*What is needed*: A stretch of the entries below is to be set down exactly, running from the line with "thumb mcp: (375, 323)" through the line with "thumb ip: (463, 334)", both included, and no other line.

--- Supplied data Enclosed Below ---

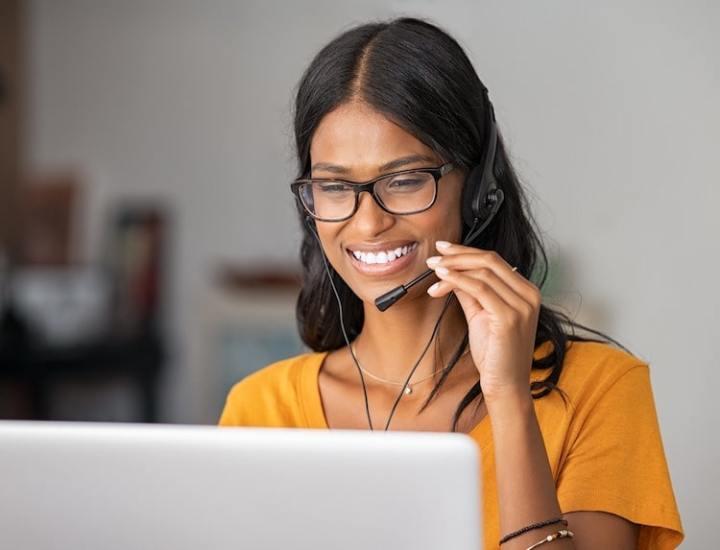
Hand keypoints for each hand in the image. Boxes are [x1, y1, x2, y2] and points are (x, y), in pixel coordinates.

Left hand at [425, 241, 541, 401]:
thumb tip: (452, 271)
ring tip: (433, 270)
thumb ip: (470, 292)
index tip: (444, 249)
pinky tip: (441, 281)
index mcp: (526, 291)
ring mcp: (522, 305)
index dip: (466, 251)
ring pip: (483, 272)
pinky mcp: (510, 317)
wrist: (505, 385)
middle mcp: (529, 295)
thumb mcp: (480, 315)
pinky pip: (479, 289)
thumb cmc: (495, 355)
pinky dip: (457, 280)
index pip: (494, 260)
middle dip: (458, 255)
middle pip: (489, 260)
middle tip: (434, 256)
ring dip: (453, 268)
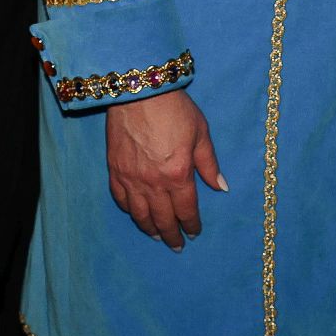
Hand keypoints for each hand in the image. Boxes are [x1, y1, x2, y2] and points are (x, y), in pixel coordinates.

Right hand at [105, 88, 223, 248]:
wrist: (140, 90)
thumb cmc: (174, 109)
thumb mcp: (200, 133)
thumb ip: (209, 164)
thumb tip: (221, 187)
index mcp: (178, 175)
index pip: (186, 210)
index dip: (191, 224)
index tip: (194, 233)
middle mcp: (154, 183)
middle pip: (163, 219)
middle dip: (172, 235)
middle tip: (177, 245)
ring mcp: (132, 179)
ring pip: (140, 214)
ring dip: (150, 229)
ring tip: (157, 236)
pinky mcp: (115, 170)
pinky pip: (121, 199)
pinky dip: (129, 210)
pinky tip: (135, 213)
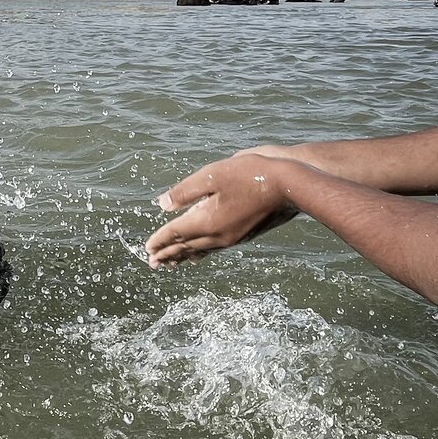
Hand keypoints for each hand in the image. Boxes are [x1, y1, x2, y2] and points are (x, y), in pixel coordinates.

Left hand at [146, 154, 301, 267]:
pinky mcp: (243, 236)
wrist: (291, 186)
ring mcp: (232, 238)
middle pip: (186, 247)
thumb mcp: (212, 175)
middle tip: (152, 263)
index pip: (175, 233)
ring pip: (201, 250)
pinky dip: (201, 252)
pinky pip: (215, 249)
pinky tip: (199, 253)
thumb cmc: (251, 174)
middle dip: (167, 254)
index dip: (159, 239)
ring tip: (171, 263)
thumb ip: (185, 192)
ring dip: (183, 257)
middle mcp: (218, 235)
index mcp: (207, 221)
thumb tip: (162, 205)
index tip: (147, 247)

--- End of Enclosed Supplied data ---
--- Supplied data Enclosed Below ---

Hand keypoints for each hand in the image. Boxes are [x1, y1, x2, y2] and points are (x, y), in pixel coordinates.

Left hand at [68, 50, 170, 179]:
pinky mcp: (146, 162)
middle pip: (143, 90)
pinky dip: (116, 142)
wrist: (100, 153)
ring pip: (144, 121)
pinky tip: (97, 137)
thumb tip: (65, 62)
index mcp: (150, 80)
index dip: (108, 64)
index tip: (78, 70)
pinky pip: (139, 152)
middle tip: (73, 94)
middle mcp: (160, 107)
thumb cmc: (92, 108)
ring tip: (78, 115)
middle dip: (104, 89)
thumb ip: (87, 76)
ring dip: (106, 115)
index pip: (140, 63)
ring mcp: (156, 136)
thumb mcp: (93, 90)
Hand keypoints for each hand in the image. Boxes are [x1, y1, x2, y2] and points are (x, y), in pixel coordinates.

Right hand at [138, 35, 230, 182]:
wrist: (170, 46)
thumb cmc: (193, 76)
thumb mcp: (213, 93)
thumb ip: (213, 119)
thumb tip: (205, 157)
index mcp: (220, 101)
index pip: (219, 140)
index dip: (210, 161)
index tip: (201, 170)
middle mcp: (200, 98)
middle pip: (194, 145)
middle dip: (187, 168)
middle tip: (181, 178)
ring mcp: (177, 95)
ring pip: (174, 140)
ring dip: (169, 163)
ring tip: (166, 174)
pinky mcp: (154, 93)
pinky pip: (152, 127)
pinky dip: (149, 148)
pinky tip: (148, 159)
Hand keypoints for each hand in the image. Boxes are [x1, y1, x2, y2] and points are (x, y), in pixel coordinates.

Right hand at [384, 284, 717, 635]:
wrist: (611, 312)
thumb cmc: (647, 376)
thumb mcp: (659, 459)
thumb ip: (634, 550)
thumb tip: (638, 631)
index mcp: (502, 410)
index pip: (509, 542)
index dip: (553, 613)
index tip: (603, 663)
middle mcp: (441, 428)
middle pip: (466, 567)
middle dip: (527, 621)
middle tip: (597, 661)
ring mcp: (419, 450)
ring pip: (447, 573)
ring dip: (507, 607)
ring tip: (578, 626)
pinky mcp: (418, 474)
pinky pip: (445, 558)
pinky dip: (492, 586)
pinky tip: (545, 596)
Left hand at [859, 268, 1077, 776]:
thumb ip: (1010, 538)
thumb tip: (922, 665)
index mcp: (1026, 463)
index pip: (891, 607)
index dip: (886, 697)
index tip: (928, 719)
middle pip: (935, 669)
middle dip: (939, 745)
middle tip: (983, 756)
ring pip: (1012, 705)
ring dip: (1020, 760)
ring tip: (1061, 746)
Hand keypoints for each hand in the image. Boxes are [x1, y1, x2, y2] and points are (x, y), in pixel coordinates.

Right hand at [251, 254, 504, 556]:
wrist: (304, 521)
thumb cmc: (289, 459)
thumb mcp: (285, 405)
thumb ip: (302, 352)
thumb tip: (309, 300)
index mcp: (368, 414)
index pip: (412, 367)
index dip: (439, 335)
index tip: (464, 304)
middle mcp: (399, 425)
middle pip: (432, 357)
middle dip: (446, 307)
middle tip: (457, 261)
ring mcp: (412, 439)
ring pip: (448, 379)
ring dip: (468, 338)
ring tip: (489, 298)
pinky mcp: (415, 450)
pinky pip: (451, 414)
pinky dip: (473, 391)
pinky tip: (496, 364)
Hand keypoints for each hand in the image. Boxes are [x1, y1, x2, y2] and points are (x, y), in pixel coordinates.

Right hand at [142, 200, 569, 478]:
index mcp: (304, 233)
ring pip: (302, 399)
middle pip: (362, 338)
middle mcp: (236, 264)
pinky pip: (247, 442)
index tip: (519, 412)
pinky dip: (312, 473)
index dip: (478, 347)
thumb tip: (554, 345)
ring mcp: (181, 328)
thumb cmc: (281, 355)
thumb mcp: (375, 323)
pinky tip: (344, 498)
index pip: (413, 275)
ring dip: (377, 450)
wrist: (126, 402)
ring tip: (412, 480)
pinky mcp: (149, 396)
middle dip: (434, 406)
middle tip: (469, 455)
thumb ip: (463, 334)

--- End of Enclosed Supplied data ---

*Reply*:
thumb mcp: (375, 323)
pinky tip: (344, 498)
index pip: (413, 275)
ring dip: (377, 450)
wrist: (126, 402)
ring tip: (412, 480)
pinky mcp: (149, 396)
middle dip: (434, 406)
middle tip: (469, 455)
thumb ip: (463, 334)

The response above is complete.